The opening scene of the movie Jai Bhim shows how their identity of being an ST means they are the perfect scapegoat for fake encounter cases. When the police do not find the accused in a case, and the pressure builds up from higher authorities, they resort to such inhumane methods. This type of profiling, because of the unprivileged nature of the community, highlights the problems with the justice system.
The film Just Mercy also talks about how the discriminated Afro-Americans are continuously targeted. To escape this discrimination, these communities try to integrate with mainstream society. Walter Mc Milian berates Bryan Stevenson for coming to visit him wearing suits and talking like a white person. (An illustration of the concept of covering discussed by Kenji Yoshino). However, no amount of covering helps them become insiders.
Ironical tokenism is also displayed towards the African-American community as seen by the constant reference to Harper Lee and Kill the Mocking Bird Museum by characters who obstruct the protagonist from reopening the case and proving the innocence of Walter Mc Milian.
In the film Jai Bhim, the petitioner’s husband tries to get some youngsters from the Irular community admitted into schools. Still, he fails as the community does not have proper documentation to prove their identity—this indelible outsider status further distances them from obtaining their rights. The justice system is used to misuse this vulnerability rather than protect it.
The cases won in real life, depicted in Jai Bhim and Just Mercy, are rare exceptions when these marginalized communities were given justice. The film Just Mercy ironically notes that to the Afro-American community, a delayed execution often becomes the only “good news” they hear in a long time.
Faith in the judicial process
The judiciary cannot become a hollow hope for its people. Hopelessness is the enemy of justice; hope allows us to push forward even when those in power distort the truth. (Just Mercy). Both the cases demonstrated that the judiciary is crucial to ensuring justice for marginalized communities.
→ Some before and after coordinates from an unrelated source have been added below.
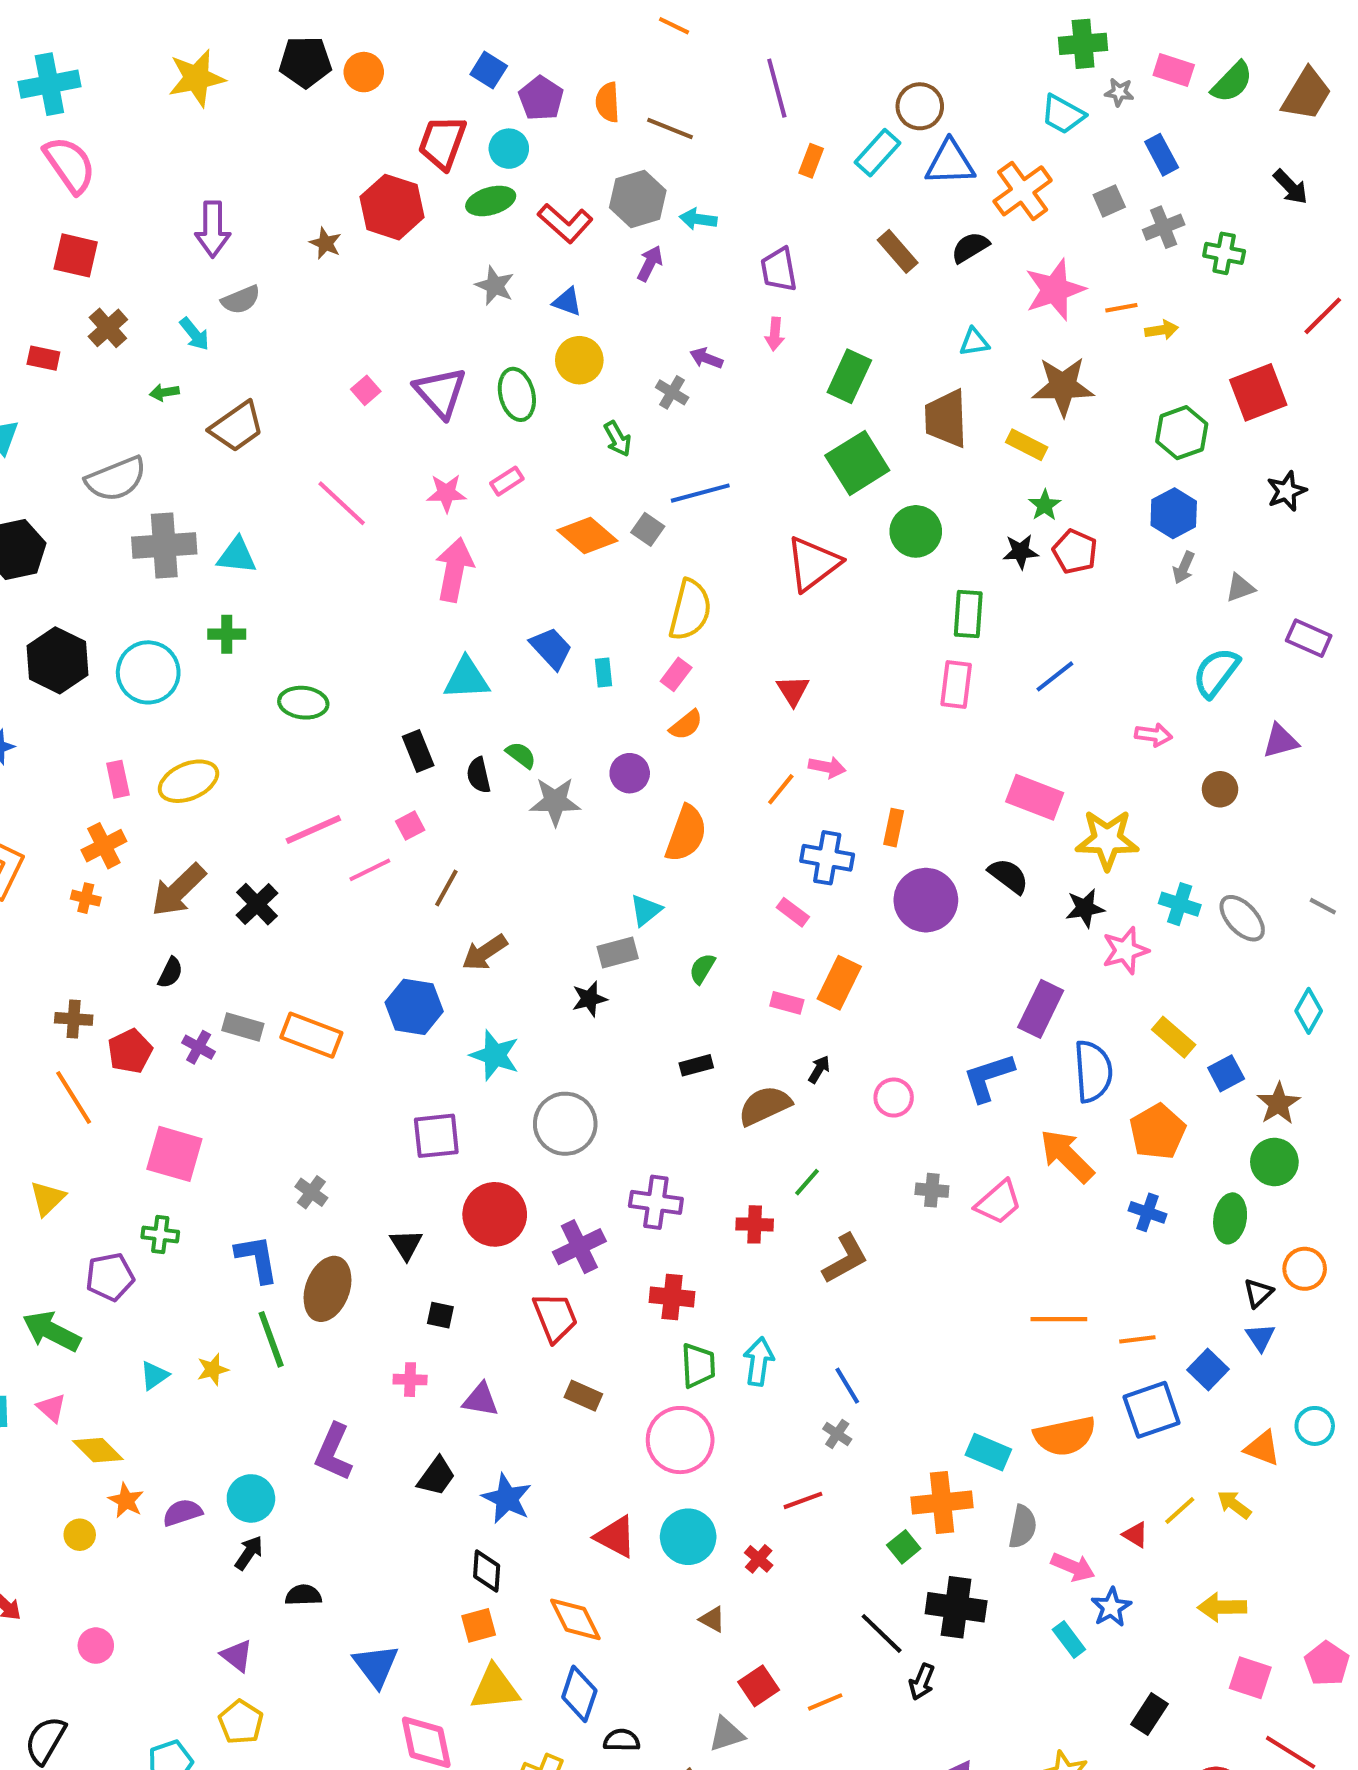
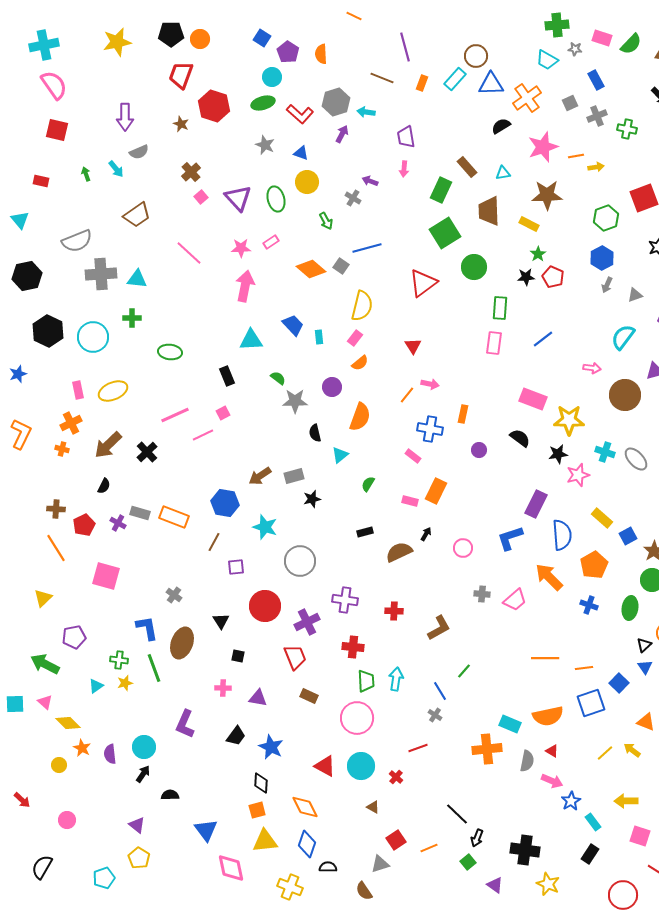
brown line: (670, 128) -> (382, 78), moved
red trapezoid: (442, 143) -> (181, 75), moved
brown rectangle: (898, 251) -> (467, 167), moved
brown cross: (108, 328) -> (191, 172), moved
green arrow: (164, 392) -> (86, 174), moved, turned 80
black semicircle: (479, 775) -> (315, 433), moved
brown circle: (1220, 789) -> (625, 395), size x1.8
brown line: (446, 888) -> (214, 542), moved
purple circle: (926, 900) -> (479, 450), size x0.5
gray rectangle: (618, 952) -> (294, 476), moved
purple square: (436, 1136) -> (236, 567), size x0.7
green line: (807, 1182) -> (464, 671), moved
green cross: (160, 1235) -> (119, 660), moved
purple semicircle: (182, 1513) -> (110, 754), turned -78
red triangle: (1135, 1535) -> (552, 751), moved
green square: (904, 1547) -> (468, 862), moved
black cross: (956, 1607) -> (525, 850), moved
cyan rectangle: (1069, 1639) -> (593, 822), moved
The petitioner’s counsel in Jai Bhim emphasizes that the habeas corpus petition is not just about custodial death, but a desperate cry for justice, and that by granting relief to the petitioner, the Court was not just giving marginalized communities justice, but hope.
The movie states that the Court’s silence in the face of injustice is the most dangerous thing that can happen to democracy and its citizens. As the watchdog of the Indian Constitution, the judiciary is responsible for safeguarding the rights of Indian citizens, especially those of indigenous communities whose voices get drowned by the misuse of administrative power.
In Just Mercy, the first time the protagonist visits Walter Mc Milian’s family, their sadness and loss of faith in the judicial system are depicted by their words; when the hard-earned money pumped into the litigation costs ran out, the lawyer also ran out. What are you going to do that is different?
Maya Angelou says, “The caged bird sings with a fearful trill for things unknown yet longed for still”. We all have the right to be free and been granted mercy to be considered equal citizens in our respective States.
The films depict the real-life exceptions to the norm where people stood up against discrimination. They battled the prejudice that legal assistance to death row convicts meant that convicted murderers would roam scot-free on the streets, the fear created by death threats from crazy bigots (in Just Mercy), and pressure to accept compensation and settle out of court (in Jai Bhim). They laboured under the great conviction they placed on the judiciary, which fortunately paid off.